Legendários do Amazonas não consegue deixar Dubai após ataques

Cerca de 30 integrantes do movimento Legendários aguardam retomada das operações aéreas após aeroporto ser atingido por destroços

Cerca de 30 amazonenses estão retidos em Dubai após a suspensão das operações aeroportuárias causada pelo conflito entre Estados Unidos, Israel e Irã. O grupo integra o movimento Legendários e havia participado da expedição “Top Dubai”, realizada entre 25 e 28 de fevereiro.

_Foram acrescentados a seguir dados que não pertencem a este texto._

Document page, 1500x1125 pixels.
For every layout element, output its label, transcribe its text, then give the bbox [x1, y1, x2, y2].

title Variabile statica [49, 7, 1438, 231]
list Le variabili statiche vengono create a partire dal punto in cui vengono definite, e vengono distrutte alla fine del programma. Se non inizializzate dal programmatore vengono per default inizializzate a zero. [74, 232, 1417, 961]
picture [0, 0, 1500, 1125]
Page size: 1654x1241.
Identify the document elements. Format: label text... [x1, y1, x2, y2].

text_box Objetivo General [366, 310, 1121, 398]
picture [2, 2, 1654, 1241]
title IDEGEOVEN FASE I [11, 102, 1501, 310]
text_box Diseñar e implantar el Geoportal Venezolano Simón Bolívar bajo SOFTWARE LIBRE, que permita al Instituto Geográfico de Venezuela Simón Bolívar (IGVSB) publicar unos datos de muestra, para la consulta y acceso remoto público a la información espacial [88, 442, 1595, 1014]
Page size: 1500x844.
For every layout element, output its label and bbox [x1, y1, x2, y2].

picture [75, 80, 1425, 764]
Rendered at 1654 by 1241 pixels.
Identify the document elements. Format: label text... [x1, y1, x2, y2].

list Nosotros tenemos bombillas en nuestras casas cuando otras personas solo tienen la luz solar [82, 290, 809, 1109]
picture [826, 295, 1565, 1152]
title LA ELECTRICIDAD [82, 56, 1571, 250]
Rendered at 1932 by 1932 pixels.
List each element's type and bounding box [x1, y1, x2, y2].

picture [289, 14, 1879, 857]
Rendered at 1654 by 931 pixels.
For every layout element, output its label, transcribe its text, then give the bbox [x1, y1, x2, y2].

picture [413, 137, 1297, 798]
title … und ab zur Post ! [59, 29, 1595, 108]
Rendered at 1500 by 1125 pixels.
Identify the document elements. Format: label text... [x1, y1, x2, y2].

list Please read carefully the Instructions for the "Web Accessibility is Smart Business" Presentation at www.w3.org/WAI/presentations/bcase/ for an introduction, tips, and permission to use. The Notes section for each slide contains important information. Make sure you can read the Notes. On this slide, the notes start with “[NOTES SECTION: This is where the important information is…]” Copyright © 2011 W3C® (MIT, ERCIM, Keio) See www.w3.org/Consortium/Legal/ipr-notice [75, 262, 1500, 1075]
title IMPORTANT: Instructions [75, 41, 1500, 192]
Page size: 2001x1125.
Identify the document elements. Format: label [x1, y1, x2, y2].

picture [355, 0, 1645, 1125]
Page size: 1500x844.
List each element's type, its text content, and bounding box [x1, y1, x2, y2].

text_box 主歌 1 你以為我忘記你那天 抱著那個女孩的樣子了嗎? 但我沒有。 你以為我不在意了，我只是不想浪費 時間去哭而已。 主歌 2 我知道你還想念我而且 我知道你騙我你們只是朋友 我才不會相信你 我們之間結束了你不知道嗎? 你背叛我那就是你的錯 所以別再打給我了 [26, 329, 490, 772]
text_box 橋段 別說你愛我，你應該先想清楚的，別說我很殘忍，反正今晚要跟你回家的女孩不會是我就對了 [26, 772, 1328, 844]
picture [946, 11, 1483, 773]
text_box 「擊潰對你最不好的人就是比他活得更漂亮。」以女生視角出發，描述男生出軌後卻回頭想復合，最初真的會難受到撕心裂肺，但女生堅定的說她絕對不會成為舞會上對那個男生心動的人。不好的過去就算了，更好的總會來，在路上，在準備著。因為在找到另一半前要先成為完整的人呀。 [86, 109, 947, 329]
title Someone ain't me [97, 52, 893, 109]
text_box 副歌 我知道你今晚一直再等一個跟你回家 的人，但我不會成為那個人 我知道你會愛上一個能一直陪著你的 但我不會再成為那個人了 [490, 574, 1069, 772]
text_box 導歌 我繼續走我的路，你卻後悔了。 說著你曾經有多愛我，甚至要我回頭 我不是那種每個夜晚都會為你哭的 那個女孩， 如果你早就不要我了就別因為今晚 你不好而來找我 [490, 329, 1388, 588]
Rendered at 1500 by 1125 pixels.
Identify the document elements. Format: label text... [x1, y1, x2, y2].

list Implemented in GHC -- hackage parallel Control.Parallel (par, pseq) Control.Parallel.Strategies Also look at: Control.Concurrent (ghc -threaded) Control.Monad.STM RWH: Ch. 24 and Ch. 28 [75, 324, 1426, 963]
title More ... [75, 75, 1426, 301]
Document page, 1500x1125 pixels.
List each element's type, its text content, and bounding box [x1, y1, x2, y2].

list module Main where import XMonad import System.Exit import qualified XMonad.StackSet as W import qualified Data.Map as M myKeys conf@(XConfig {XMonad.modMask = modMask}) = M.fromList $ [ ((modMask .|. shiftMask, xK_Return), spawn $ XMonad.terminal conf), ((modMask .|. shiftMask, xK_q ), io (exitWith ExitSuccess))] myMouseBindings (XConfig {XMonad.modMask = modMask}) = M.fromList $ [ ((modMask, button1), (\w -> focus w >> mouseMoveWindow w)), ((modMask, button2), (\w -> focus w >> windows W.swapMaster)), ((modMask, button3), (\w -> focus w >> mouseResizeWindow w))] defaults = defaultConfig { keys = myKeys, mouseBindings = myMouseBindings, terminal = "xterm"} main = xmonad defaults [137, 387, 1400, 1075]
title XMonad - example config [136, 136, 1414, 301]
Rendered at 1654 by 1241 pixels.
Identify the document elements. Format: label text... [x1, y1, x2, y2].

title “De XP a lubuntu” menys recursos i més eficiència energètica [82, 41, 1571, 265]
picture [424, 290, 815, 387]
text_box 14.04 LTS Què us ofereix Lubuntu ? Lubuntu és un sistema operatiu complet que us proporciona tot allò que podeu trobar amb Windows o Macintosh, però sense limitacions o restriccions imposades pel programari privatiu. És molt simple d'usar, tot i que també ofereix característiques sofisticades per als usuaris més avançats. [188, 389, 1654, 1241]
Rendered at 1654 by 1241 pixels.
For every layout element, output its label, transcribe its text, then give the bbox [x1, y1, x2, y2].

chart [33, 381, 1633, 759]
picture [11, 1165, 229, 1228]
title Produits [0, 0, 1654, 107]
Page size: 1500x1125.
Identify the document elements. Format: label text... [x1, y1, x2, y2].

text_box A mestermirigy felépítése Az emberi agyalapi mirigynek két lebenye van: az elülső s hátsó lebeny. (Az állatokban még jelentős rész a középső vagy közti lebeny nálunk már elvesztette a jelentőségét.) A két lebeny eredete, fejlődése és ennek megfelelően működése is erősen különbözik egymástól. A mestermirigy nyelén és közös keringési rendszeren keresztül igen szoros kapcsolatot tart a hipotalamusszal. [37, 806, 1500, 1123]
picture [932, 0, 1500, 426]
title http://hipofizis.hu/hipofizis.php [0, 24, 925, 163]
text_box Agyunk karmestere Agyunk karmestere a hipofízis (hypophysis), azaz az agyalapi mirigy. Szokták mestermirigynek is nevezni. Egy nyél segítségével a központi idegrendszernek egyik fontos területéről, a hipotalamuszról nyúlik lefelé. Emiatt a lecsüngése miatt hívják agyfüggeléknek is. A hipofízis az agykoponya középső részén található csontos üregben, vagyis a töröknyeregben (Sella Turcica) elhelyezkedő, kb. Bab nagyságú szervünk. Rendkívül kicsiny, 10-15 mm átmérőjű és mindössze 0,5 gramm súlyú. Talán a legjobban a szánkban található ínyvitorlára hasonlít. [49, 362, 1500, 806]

A volta ao Brasil estava prevista para domingo (1º), mas os voos foram cancelados após o aeroporto de Dubai ser atingido por destroços de um drone interceptado no sábado (28).

O advogado Leno Gomes, um dos integrantes e líder do movimento no Amazonas, usou as redes sociais nesta segunda-feira (2) para relatar a situação.

“Terminamos o top e descemos a montanha com muito êxito, e aí estourou a guerra. Não pudemos sair daqui por conta da segurança”, afirmou.

Segundo Leno, o espaço aéreo e as vias de acesso foram fechados temporariamente.

“Eles fecharam o espaço aéreo, fecharam todas as vias de acesso a outros lugares, ou seja, nós não podemos sair, no entanto estamos seguros e bem.”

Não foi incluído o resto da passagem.